Re: Consumer Group rebalancing events

2020-09-03 Thread Devaki, Srinivas
Hi Tess D'erberwill, Таисия Дорошенков,

Thanks a lot for the reply on this, one major issue I found with our
existing metrics is that they are not granular enough i.e if the
rebalancing finishes under 10 seconds then I might lose that event in the
metrics if my metrics scrape interval is 10 seconds.

Any suggestions around how to log the exact events than metrics(major
concern is around losing the events)

Thanks

On Tue, Aug 25, 2020 at 7:59 PM Tess D'erberwill 
wrote:

> Hi, Srinivas Devaki !
>
> There are Kafka JMX metrics - NumGroupsCompletingRebalance and
> NumGroupsPreparingRebalance. I think you can monitor them by some
> application and calculate statistic.
> As for us - we added Jolokia agent to our Kafka docker image and Jolokia
> expose all JMX metrics via HTTP. We run additional service which gets
> necessary metrics from this endpoint and analyse them.
>
> On 2020/08/23 16:39:35, "Devaki, Srinivas" 
> wrote:
> > Hi Folks,
> >
> > I’m trying to find the consumer group rebalancing events, so to plot how
> > much time consumer groups usually take in rebalancing during application
> > deployments.
> >
> > I’ve tried to check the logs of `server.log`, `controller.log`,
> > `state-change.log`. but couldn’t find anything about rebalancing.
> >
> >
> > Thanks & Regards
> > Srinivas Devaki
> > sre @ zomato
> >
>


Re: Consumer Group rebalancing events

2020-08-25 Thread Tess D'erberwill
Hi, Srinivas Devaki !

There are Kafka JMX metrics - NumGroupsCompletingRebalance and 
NumGroupsPreparingRebalance. I think you can monitor them by some application 
and calculate statistic. 
As for us - we added Jolokia agent to our Kafka docker image and Jolokia expose 
all JMX metrics via HTTP. We run additional service which gets necessary 
metrics from this endpoint and analyse them.

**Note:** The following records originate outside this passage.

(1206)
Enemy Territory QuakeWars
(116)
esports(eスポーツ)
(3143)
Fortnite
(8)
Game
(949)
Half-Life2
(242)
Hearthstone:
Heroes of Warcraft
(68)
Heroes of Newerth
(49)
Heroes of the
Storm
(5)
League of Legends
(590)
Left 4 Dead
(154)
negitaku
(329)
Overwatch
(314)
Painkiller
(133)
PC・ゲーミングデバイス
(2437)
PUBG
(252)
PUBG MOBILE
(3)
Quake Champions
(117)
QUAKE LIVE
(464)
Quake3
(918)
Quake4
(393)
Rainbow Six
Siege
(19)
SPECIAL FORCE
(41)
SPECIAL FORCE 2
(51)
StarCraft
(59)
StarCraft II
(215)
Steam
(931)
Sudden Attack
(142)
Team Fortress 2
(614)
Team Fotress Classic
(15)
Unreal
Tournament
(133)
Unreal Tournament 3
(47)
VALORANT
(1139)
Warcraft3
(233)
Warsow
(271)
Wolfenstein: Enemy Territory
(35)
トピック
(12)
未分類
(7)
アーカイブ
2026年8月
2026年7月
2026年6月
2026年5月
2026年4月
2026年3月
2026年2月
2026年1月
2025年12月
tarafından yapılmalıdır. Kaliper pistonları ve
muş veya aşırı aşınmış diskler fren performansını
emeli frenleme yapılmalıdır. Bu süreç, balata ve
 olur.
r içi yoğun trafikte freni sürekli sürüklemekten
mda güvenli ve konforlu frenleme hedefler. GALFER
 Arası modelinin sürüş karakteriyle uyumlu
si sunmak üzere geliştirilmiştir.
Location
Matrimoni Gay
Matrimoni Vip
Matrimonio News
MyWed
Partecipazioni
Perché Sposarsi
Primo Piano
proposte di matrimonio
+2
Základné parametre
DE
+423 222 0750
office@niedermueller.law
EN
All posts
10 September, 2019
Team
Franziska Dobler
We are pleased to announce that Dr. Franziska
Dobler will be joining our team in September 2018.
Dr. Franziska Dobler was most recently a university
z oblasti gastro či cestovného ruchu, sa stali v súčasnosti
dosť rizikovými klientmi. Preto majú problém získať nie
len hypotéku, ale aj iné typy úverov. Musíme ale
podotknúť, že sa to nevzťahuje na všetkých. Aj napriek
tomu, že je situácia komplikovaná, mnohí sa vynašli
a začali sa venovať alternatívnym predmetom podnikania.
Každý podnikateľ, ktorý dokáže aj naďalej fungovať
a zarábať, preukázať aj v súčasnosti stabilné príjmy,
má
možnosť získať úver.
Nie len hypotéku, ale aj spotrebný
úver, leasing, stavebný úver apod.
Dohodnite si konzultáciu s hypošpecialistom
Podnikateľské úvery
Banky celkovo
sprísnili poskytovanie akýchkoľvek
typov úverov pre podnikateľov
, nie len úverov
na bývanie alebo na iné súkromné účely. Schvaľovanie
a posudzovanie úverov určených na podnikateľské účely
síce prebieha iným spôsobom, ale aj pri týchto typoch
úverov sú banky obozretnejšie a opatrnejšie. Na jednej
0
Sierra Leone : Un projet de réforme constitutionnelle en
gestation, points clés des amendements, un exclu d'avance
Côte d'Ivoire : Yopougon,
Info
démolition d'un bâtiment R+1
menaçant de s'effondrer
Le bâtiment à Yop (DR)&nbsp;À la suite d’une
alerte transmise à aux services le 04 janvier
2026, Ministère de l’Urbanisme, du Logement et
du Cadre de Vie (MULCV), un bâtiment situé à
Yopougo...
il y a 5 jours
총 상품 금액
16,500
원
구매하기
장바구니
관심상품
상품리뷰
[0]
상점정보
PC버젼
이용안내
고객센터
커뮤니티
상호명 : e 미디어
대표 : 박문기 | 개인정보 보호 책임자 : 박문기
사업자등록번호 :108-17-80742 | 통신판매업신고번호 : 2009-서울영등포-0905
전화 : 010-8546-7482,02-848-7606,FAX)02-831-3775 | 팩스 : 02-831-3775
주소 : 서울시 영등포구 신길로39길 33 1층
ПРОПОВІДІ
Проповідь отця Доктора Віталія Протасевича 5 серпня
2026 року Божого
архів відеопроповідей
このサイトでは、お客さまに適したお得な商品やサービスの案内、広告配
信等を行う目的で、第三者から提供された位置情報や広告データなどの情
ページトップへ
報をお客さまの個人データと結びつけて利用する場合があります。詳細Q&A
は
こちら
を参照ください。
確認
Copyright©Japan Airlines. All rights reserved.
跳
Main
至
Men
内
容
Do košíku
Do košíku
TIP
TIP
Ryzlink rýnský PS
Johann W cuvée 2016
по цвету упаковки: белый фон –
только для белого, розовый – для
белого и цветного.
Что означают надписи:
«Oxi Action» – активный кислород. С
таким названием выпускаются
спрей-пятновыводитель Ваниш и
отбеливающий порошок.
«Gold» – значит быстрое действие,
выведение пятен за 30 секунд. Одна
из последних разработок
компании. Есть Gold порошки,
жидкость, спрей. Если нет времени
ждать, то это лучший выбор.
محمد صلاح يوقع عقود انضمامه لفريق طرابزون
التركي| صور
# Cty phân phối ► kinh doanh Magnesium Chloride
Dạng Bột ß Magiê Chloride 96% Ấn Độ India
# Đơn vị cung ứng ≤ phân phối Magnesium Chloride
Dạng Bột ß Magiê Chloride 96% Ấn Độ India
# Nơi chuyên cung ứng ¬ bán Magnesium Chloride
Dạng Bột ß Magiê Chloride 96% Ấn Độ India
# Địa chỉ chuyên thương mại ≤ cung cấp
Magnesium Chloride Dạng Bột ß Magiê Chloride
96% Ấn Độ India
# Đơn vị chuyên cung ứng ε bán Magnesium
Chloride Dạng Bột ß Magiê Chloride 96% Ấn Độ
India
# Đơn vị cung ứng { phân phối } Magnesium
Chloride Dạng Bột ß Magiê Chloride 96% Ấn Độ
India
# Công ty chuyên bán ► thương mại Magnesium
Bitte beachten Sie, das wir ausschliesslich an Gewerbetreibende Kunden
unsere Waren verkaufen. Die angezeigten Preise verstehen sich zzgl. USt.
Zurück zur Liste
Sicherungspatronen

On 2020/08/23 16:39:35, "Devaki, Srinivas"  wrote: 
> Hi Folks,
> 
> I’m trying to find the consumer group rebalancing events, so to plot how
> much time consumer groups usually take in rebalancing during application
> deployments.
> 
> I’ve tried to check the logs of `server.log`, `controller.log`,
> `state-change.log`. but couldn’t find anything about rebalancing.
> 
> 
> Thanks & Regards
> Srinivas Devaki
> sre @ zomato
> 


Re: Consumer Group rebalancing events

2020-08-25 Thread Таисия Дорошенкова

 Hi,  Srinivas Devaki!

There are Kafka JMX metrics - NumGroupsCompletingRebalance and 
NumGroupsPreparingRebalance. I think you can monitor them by some application 
and calculate statistic.
As for us - we added Jolokia agent to our Kafka docker image and Jolokia expose 
all JMX metrics via HHTP. We run additional service which gets necessary 
metrics from this endpoint and analyse them.
--  
С уважением, Таисия Дорошенкова


On 2020/08/23 16:39:35, "Devaki, Srinivas" < me@eightnoteight.space > wrote:
> Hi Folks,
>
> I’m trying to find the consumer group rebalancing events, so to plot how
> much time consumer groups usually take in rebalancing during application
> deployments.
>
> I’ve tried to check the logs of `server.log`, `controller.log`,
> `state-change.log`. but couldn’t find anything about rebalancing.
>
>
> Thanks & Regards
> Srinivas Devaki
> sre @ zomato
>

Consumer Group rebalancing events

2020-08-23 Thread Devaki, Srinivas
Hi Folks,

I’m trying to find the consumer group rebalancing events, so to plot how
much time consumer groups usually take in rebalancing during application
deployments.

I’ve tried to check the logs of `server.log`, `controller.log`,
`state-change.log`. but couldn’t find anything about rebalancing.


Thanks & Regards
Srinivas Devaki
sre @ zomato